Assigned task:
Wherever the word "moderate" appears in a line of the records, copy that line.

══ Task data

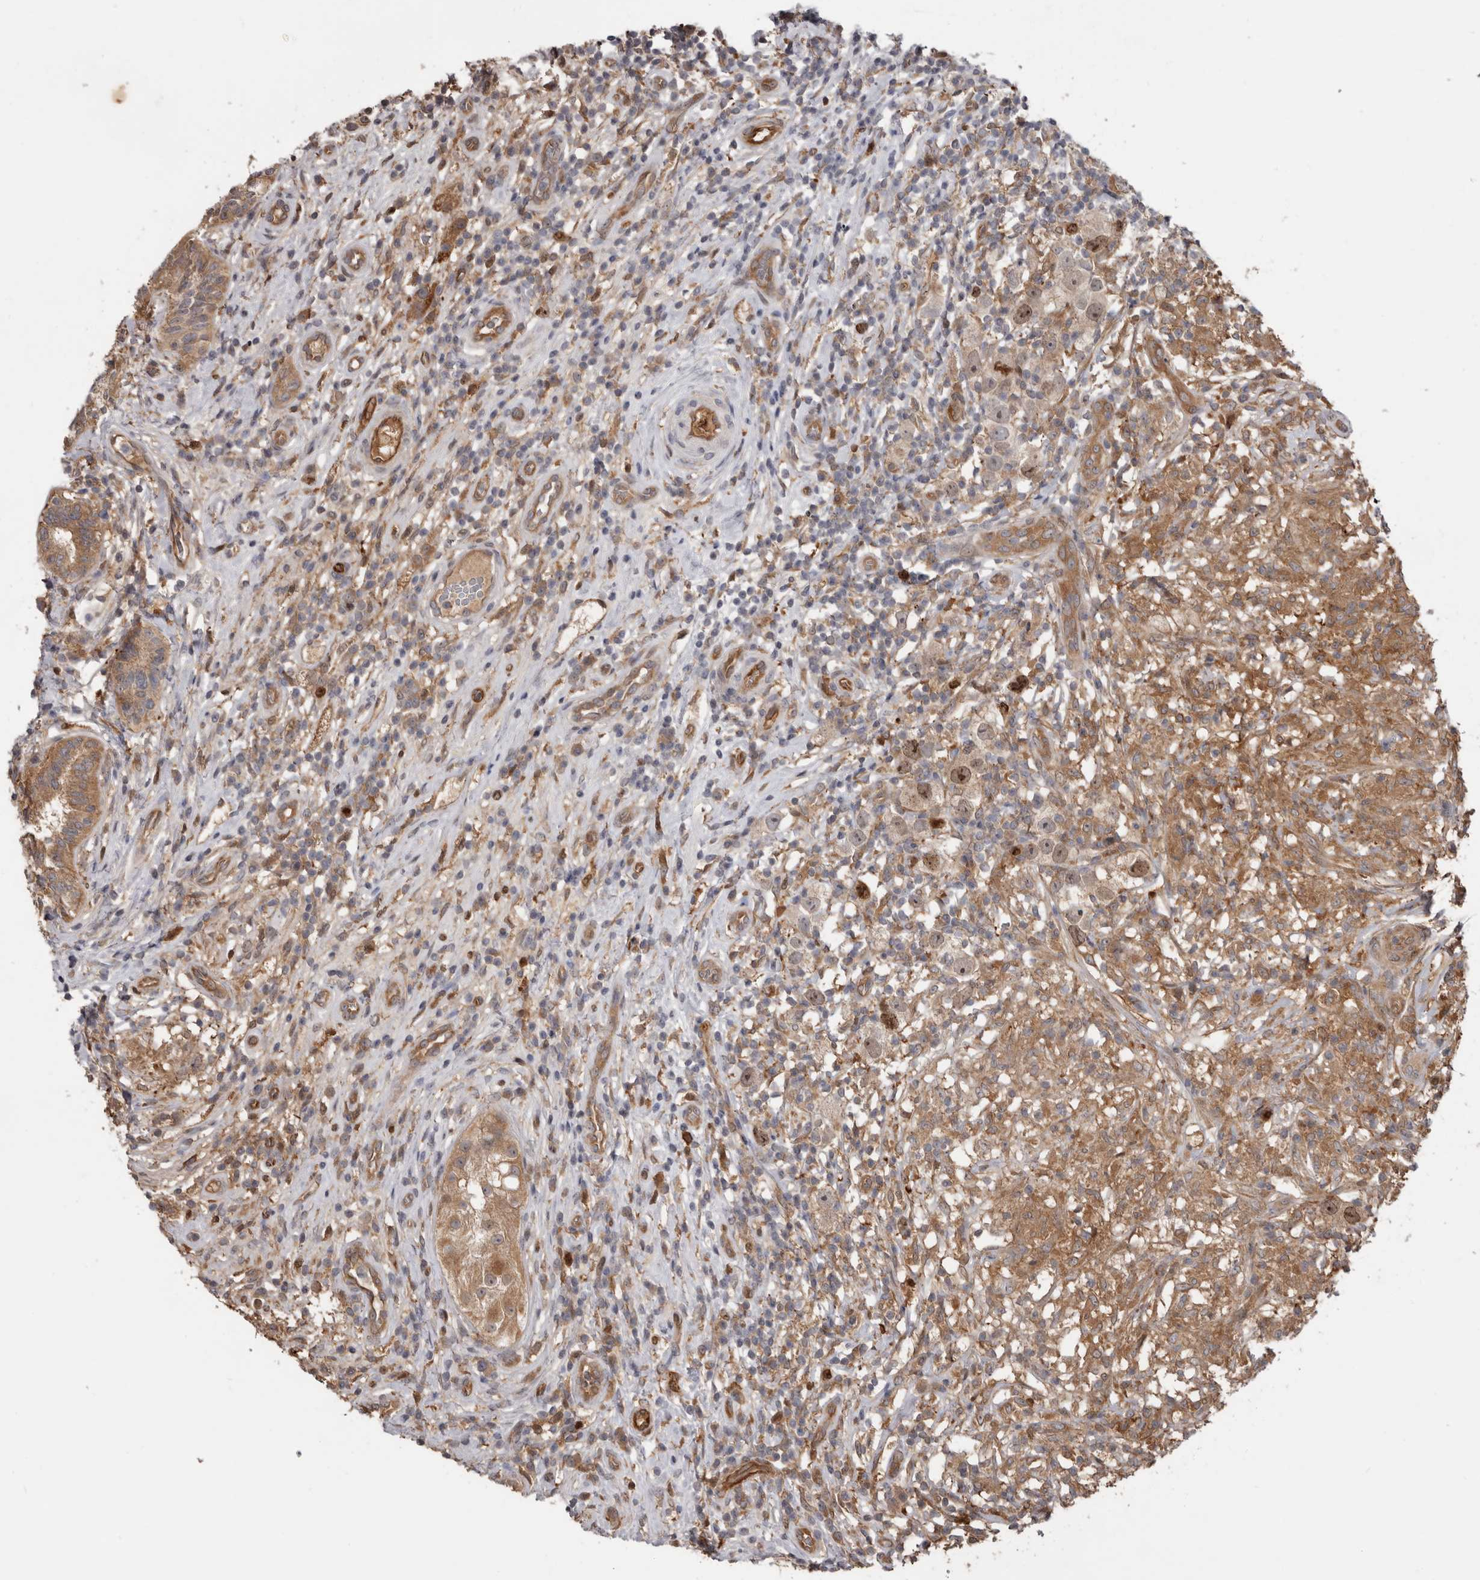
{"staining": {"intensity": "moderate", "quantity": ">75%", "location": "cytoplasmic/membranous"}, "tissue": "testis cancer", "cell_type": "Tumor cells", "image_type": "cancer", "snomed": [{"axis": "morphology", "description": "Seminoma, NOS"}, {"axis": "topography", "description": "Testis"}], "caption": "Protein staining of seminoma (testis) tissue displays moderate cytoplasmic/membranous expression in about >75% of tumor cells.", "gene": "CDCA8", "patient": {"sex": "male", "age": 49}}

════
══ Task data

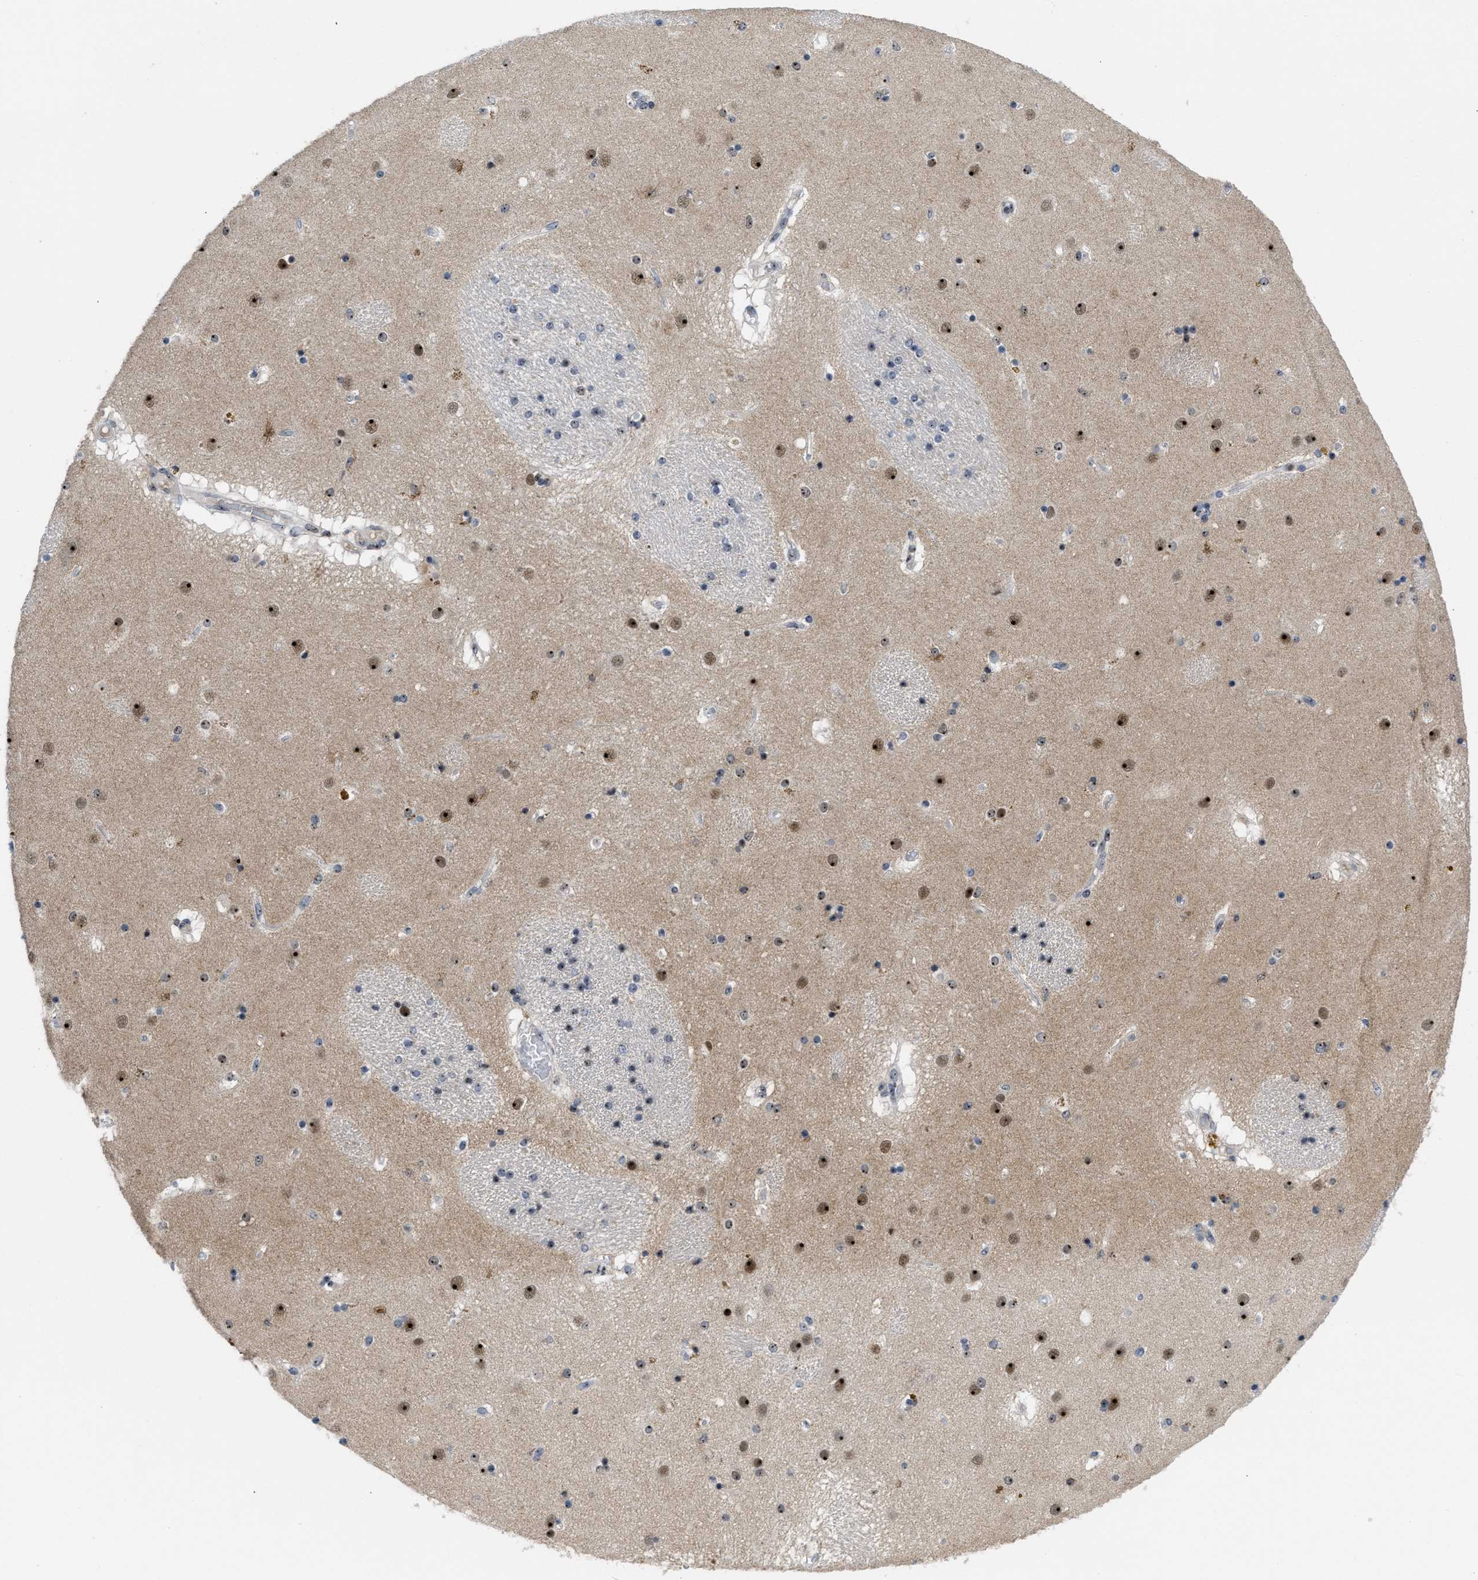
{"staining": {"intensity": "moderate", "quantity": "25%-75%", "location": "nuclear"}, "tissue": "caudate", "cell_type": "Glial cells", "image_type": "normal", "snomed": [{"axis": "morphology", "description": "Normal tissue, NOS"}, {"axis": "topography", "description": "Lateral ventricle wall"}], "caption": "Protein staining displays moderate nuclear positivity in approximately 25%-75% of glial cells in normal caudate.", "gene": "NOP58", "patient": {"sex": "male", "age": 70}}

════
══ Task data

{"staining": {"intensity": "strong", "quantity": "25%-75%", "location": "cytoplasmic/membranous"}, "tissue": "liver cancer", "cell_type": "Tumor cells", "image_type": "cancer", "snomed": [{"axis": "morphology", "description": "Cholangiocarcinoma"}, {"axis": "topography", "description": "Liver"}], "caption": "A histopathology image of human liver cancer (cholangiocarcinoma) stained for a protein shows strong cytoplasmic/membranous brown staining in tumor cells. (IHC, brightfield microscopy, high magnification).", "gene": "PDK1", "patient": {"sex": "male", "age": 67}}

════

Answer to this exercise:
{"staining": {"intensity": "moderate", "quantity": ">75%", "location": "cytoplasmic/membranous"}, "tissue": "testis cancer", "cell_type": "Tumor cells", "image_type": "cancer", "snomed": [{"axis": "morphology", "description": "Seminoma, NOS"}, {"axis": "topography", "description": "Testis"}], "caption": "Protein staining of seminoma (testis) tissue displays moderate cytoplasmic/membranous expression in about >75% of tumor cells.", "gene": "CDCA8", "patient": {"sex": "male", "age": 49}}
{"staining": {"intensity": "moderate", "quantity": "25%-75%", "location": "nuclear"}, "tissue": "caudate", "cell_type": "Glial cells", "image_type": "normal", "snomed": [{"axis": "morphology", "description": "Normal tissue, NOS"}, {"axis": "topography", "description": "Lateral ventricle wall"}], "caption": "Protein staining displays moderate nuclear positivity in approximately 25%-75% of glial cells in normal caudate.", "gene": "NOP58", "patient": {"sex": "male", "age": 70}}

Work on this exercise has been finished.